Gelderland in de Kaderprogramma’s

Het beleid werkt in de vorm van meerjarige programma’s zgn. Kaderprogramma’s. We zitten nu in KP7 (2007-2013) en de voorbereidingen voor KP8 zijn in volle gang. Eern kaderprogramma heeft een budget van ongeveer 50 Mld Euro voor een periode van 7 jaar. Vergeleken met het Nederlands budget voor onderzoek en innovatie is dat aanzienlijk. Nederlandse bedrijven en onderzoeksorganisaties slagen er in ongeveer 5% van dit budget te bemachtigen. De Universiteit van Wageningen is een topper, Radboud een middenmoter en het Gelderse bedrijfsleven is een matige gebruiker van EU instrumenten voor onderzoek en ontwikkeling.  

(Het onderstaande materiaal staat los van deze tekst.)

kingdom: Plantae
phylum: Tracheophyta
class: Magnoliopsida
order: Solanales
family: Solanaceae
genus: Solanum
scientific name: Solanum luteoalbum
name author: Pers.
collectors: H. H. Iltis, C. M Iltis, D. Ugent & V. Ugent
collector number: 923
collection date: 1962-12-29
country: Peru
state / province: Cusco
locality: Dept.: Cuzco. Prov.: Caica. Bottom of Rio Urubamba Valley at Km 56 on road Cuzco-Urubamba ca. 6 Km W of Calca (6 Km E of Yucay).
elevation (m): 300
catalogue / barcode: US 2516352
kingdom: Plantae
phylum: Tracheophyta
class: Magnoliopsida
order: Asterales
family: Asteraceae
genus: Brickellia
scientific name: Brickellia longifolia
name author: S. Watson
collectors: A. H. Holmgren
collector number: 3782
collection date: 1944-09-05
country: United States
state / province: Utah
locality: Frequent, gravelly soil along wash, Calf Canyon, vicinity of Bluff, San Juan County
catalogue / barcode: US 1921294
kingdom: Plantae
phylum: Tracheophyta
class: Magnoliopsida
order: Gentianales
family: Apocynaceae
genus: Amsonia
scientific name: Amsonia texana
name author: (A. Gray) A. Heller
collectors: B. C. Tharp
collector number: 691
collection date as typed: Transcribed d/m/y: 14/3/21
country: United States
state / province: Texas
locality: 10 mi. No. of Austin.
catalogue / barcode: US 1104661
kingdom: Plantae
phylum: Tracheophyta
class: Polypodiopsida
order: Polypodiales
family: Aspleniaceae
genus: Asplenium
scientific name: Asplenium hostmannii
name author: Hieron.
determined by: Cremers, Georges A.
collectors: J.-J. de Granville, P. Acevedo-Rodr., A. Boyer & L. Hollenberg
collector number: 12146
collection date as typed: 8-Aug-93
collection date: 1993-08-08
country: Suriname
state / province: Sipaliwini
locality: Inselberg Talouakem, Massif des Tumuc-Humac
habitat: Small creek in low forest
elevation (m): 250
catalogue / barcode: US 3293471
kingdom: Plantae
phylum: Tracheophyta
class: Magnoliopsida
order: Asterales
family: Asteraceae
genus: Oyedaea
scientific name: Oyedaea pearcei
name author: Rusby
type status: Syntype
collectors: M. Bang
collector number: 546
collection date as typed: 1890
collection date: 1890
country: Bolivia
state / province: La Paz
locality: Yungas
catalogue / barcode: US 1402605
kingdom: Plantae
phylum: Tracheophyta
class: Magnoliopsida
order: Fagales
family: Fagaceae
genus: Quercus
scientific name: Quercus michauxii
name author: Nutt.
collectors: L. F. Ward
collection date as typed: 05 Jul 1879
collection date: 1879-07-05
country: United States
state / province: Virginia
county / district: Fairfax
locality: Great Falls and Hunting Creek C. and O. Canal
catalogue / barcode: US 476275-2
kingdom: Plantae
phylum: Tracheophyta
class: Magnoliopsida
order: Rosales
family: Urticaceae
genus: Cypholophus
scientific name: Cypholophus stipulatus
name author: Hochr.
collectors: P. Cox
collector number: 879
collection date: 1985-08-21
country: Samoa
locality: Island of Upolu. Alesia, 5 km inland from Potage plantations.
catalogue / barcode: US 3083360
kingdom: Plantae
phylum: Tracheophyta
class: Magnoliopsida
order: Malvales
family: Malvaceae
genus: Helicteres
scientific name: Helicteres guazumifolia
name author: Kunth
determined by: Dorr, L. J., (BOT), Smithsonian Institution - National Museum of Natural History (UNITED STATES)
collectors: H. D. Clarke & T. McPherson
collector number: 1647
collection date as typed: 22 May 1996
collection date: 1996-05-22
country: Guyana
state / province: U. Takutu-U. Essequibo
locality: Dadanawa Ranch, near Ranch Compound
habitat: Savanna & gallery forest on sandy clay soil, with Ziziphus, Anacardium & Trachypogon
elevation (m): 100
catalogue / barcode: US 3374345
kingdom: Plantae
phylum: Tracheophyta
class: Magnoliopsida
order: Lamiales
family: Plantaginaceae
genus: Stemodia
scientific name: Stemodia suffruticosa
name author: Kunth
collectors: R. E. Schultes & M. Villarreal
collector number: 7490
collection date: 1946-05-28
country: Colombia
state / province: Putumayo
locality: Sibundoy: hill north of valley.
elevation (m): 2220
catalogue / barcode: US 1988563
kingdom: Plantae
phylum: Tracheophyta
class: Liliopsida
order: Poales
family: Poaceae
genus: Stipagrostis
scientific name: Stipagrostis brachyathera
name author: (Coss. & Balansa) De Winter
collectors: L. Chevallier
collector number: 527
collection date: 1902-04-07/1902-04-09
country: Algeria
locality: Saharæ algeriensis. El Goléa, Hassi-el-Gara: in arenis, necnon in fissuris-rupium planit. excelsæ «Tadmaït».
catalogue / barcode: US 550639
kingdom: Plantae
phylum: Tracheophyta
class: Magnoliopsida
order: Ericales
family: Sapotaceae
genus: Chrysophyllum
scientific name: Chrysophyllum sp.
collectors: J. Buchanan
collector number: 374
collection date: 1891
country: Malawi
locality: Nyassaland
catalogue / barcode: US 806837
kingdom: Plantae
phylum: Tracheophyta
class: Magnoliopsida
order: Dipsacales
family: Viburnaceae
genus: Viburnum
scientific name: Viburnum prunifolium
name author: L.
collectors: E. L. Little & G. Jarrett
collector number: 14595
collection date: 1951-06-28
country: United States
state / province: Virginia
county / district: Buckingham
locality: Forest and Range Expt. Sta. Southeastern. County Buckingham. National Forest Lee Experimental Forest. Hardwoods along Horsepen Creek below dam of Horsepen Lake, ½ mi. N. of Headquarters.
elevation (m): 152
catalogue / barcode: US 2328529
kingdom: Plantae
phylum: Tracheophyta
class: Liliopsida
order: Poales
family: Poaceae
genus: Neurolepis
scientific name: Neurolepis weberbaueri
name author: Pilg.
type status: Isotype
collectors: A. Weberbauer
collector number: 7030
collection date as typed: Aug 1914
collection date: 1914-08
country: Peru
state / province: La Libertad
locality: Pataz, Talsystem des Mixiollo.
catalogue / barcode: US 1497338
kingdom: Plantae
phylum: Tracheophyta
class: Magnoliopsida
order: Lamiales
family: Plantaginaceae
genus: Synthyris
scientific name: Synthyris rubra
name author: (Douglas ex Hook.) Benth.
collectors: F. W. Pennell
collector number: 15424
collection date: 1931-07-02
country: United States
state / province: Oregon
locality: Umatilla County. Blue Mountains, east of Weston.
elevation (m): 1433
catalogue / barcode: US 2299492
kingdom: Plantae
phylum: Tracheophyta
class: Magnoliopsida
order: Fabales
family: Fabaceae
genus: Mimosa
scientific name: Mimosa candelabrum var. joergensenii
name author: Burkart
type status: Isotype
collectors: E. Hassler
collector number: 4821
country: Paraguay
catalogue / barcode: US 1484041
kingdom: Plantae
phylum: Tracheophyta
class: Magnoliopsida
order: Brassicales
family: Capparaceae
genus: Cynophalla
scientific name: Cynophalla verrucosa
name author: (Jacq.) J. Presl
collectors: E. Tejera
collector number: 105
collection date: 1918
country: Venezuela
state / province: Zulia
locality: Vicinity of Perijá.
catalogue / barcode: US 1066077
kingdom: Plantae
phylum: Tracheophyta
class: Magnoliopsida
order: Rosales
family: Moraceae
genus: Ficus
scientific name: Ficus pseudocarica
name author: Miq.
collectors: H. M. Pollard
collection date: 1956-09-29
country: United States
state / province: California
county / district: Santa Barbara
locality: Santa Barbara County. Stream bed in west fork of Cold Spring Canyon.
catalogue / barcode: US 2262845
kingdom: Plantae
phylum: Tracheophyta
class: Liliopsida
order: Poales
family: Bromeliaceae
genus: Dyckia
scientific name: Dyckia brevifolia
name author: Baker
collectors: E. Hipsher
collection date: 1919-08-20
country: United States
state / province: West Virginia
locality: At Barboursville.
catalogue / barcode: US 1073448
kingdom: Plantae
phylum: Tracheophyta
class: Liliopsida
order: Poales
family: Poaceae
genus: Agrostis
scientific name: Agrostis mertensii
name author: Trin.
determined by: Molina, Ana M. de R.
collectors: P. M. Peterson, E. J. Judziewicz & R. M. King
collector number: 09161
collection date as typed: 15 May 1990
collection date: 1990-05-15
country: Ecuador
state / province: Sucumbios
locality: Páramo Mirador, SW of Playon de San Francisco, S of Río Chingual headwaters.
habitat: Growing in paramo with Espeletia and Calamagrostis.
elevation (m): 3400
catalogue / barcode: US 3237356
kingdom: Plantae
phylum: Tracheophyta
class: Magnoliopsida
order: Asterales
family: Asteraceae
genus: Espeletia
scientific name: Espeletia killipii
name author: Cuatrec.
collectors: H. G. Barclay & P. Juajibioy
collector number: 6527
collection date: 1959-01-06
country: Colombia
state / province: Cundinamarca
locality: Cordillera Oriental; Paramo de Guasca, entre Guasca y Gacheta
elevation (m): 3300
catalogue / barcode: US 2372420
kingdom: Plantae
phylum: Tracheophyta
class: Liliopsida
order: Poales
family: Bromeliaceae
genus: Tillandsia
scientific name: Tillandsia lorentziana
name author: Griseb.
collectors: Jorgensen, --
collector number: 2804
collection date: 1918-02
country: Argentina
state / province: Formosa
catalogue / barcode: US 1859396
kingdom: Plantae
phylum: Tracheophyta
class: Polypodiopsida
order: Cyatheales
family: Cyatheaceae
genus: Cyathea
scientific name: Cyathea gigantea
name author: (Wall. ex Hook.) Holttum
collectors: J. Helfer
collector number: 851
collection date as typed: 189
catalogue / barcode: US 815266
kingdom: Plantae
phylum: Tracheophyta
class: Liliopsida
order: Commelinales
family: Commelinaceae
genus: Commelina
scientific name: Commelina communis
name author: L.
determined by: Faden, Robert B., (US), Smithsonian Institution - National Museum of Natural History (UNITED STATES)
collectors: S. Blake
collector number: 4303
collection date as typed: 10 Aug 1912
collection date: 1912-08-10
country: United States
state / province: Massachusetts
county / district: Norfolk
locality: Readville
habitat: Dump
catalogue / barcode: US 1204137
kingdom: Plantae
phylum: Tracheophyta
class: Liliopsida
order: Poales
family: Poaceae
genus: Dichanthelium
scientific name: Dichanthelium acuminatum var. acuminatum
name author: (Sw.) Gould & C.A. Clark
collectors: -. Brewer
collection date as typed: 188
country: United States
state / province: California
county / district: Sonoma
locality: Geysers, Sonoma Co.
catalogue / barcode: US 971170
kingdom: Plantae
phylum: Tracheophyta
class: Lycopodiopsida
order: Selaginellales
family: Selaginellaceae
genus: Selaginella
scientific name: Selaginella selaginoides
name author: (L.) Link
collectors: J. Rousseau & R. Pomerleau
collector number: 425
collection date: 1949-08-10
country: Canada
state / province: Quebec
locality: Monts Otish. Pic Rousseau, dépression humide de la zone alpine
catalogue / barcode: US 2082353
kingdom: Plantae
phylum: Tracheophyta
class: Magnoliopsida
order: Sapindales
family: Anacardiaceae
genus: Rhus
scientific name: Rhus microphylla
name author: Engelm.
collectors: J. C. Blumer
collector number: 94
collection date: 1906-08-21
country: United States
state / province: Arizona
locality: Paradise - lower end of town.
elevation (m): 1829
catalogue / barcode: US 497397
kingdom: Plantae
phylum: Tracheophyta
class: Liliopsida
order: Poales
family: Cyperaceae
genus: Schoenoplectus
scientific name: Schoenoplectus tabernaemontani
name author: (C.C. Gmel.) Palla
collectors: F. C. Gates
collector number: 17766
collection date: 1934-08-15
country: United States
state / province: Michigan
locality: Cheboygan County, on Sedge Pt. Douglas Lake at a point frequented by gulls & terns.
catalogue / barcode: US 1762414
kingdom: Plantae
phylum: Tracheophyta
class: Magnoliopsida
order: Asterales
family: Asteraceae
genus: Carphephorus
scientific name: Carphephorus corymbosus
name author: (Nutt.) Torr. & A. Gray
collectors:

Kort samengevat, leidt dit tot de volgende vragen voor Gelderland:

Hoe kunnen we ook in Europees verband ondernemingen, onderzoek/onderwijs en overheid beter aan elkaar koppelen?

Hoe kunnen we in Gelderland een samenhangend pakket van activerende vraag en regelgeving (of juist vrijstelling), innovatie en ondernemerschap koppelen rond de grote uitdagingen (energie, gezond voedsel, krimp)?

Hoe kunnen we “the valley of death”  in Gelderland oplossen door het inzetten of bevorderen van geëigende instrumenten in de sfeer van venture capital?

Voor achtergrondinformatie,

KP7 in vogelvlucht

De EU financiert vier type acties:  

-          Capacities: zorgen dat lidstaten en regio’s een innovatiebeleid kunnen voeren

-          People: ontwikkeling en mobiliteit van onderzoekers

-          Infrastructures: onderzoekfaciliteiten (cyclotron, magneetlab)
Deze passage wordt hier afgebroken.